873 So. 2d 804

Leah F. VERDIN, Individually and on Behalf of Her deceased husband, Randall Verdin, and Jeff Verdin v. Slade A. ROGERS and Louisiana Farm Bureau Mutual Insurance Company, Gertrude Gardner, Incorporated, ABC Inspection Co., and the ABC Insurance Co.

No. 03-CA-1457.

Court of Appeal of Louisiana, Fifth Circuit.

April 27, 2004.

*806Vincent J. Glorioso, III, Maria B. Glorio-so, The Glorioso Law Firm, New Orleans, LA, for Plaintiffs/Appellants.

Scott G. Jones, Hulse & Wanek, New Orleans, LA, for Defendant/Appellee (GBS Properties, LLC d/b/a Prudential Gardner Realtors).

Panel composed of Judges SOL GOTHARD, THOMAS F. DALEY and WALTER J. ROTHSCHILD.

|,SOL GOTHARD, Judge.

Plaintiffs, Leah F. Verdin, individually and on behalf of her deceased husband, Randall S. Verdin, and Jeff Verdin, appeal from a judgment in favor of defendant, GBS Properties, LLC d/b/a Prudential Gardner Realtors, granting its exceptions of prescription and no right of action.

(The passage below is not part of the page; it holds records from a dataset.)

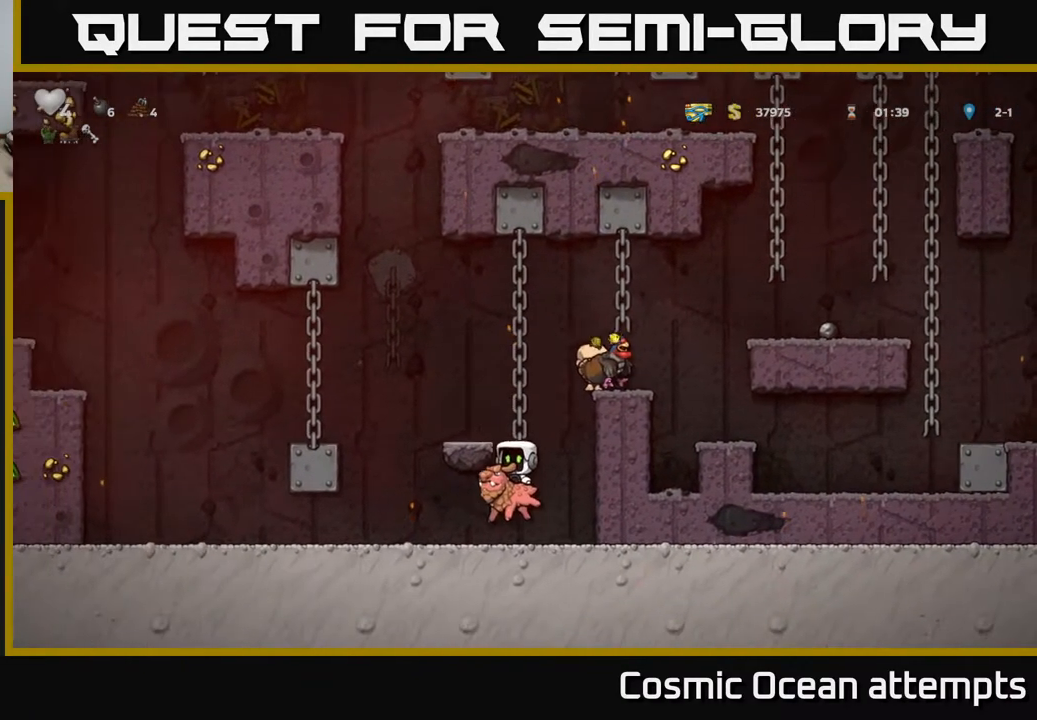
{"buttons": ["DPAD_LEFT"], "right_stick": "center", "events": [[150, "DPAD_LEFT", "up"], [233, "DPAD_LEFT", "down"]]}
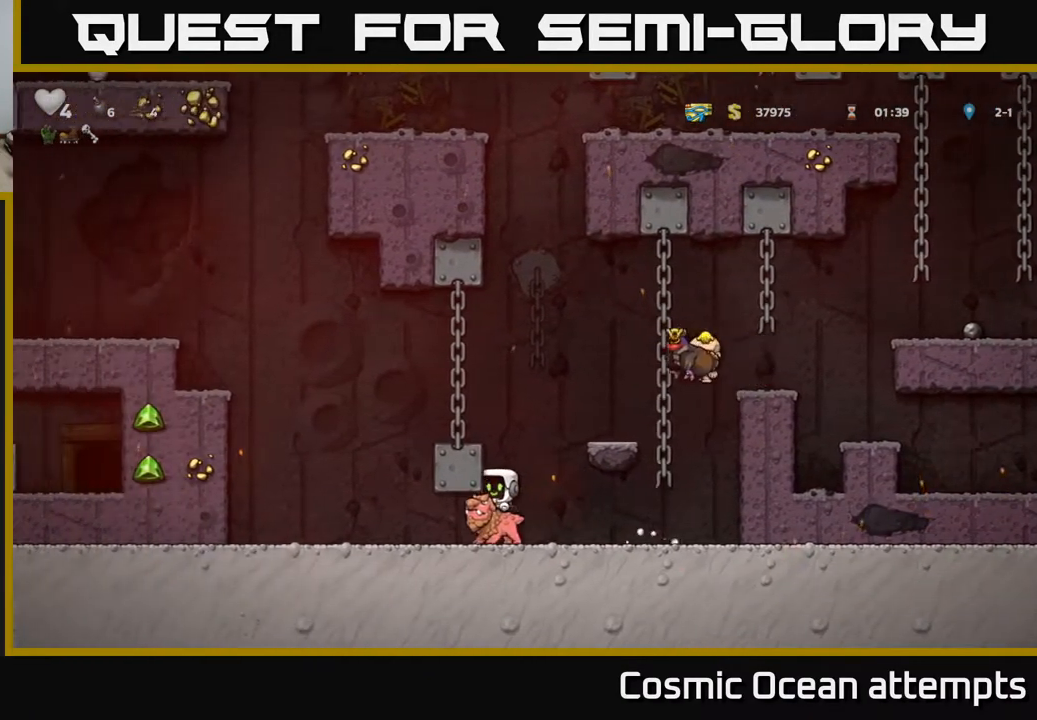
{"buttons": ["DPAD_LEFT"], "right_stick": "center", "events": []}
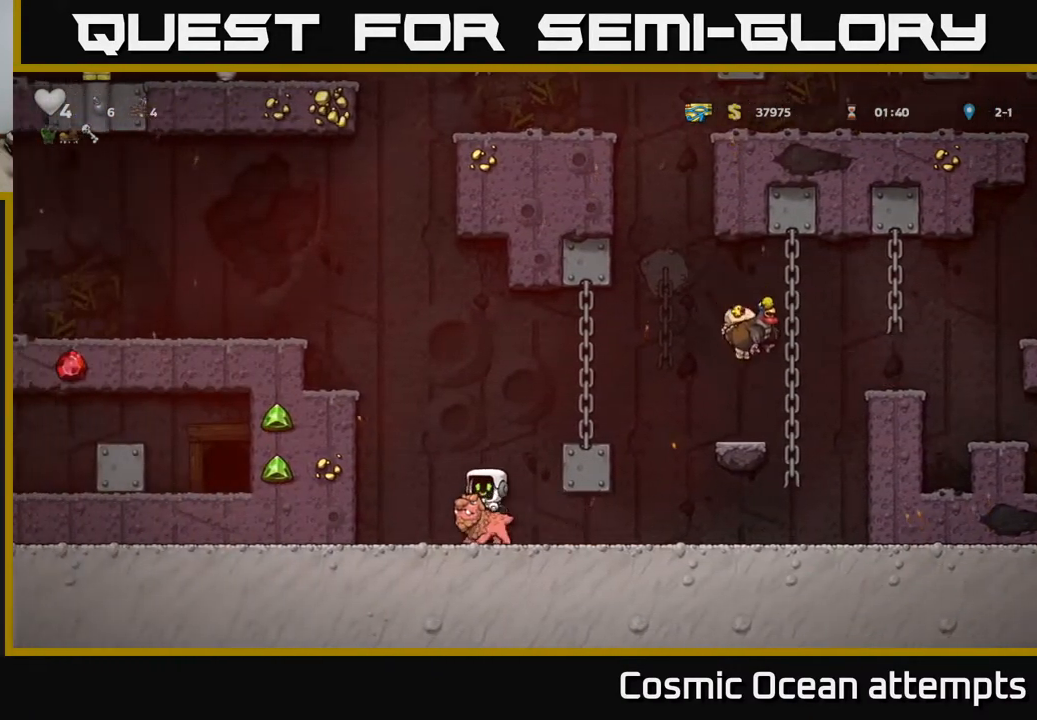
{"buttons": ["DPAD_RIGHT"], "right_stick": "center", "events": [[33, "DPAD_DOWN", "down"], [33, "DPAD_LEFT", "up"], [100, "A", "down"], [183, "DPAD_DOWN", "up"], [217, "A", "up"], [333, "DPAD_RIGHT", "down"]]}
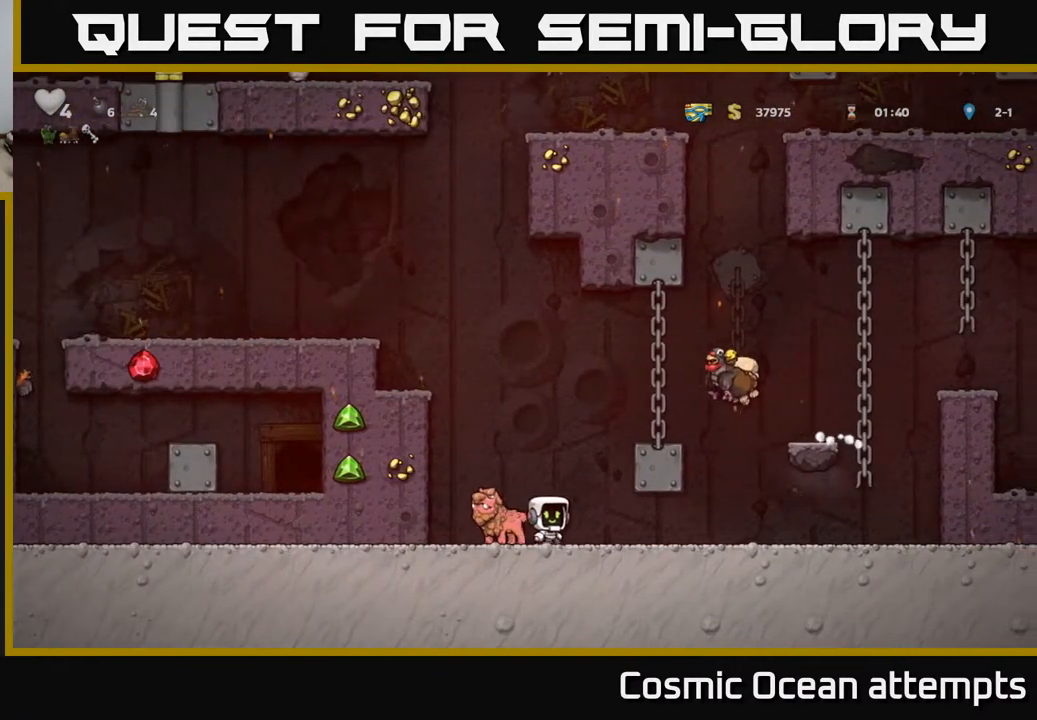
{"buttons": [], "right_stick": "center", "events": [[50, "DPAD_RIGHT", "up"]]}
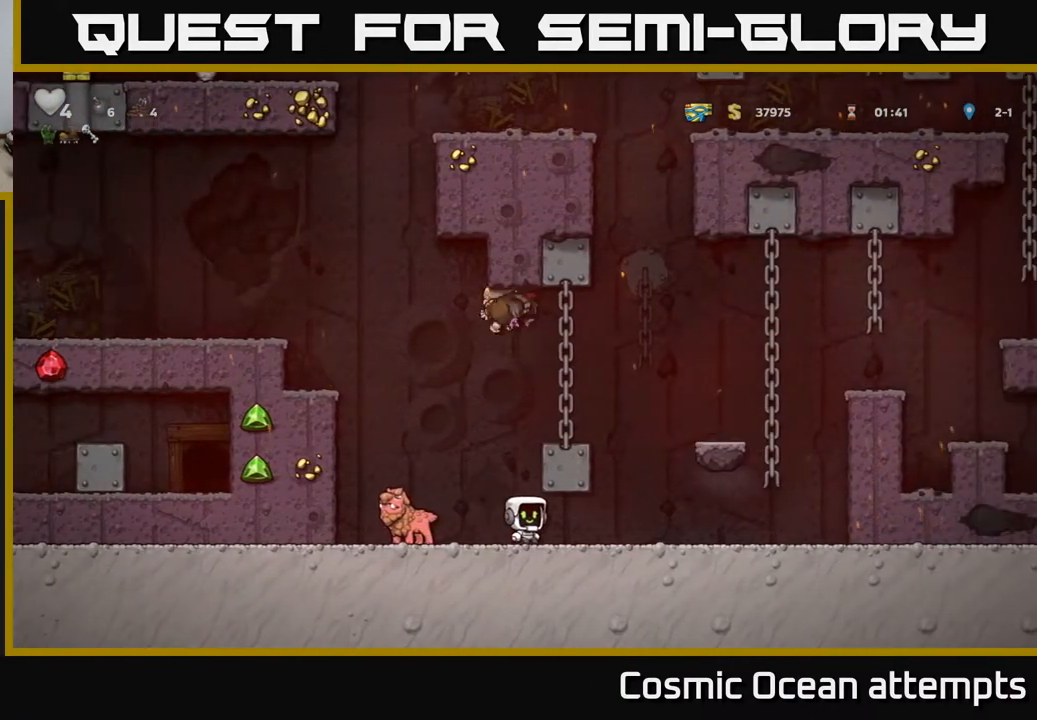
{"buttons": [], "right_stick": "center", "events": []}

On June 21, 2002, Randall Verdin sustained a fatal electrical shock while servicing an air-conditioning unit at the home of Slade A. Rogers. It is alleged that the accident occurred as a result of defective wiring. Mr. Rogers had purchased the house almost two years prior to the accident.

On February 6, 2003, decedent’s wife and major son instituted this suit for damages. Named as defendants were Slade Rogers, the home owner, and his insurer, Louisiana Farm Bureau Mutual Insurance Company, and GBS Properties, LLC d/b/a Prudential Gardner Realtors (hereinafter “GBS”), realtor in the sale transaction in which Rogers acquired the house. By amending petition, plaintiffs named the sellers of the house and Mitch Kapoulas, who performed the house inspections at the time of the sale.

GBS filed an exception of prescription, alleging that the sale of the house to Mr. Rogers took place on June 27, 2000, almost two years before the decedent’s |sdeath. Plaintiff responded that the damage occurred at the time of death, and this suit, filed on February 6, 2003, was well within one year of the date the damage or injury was sustained.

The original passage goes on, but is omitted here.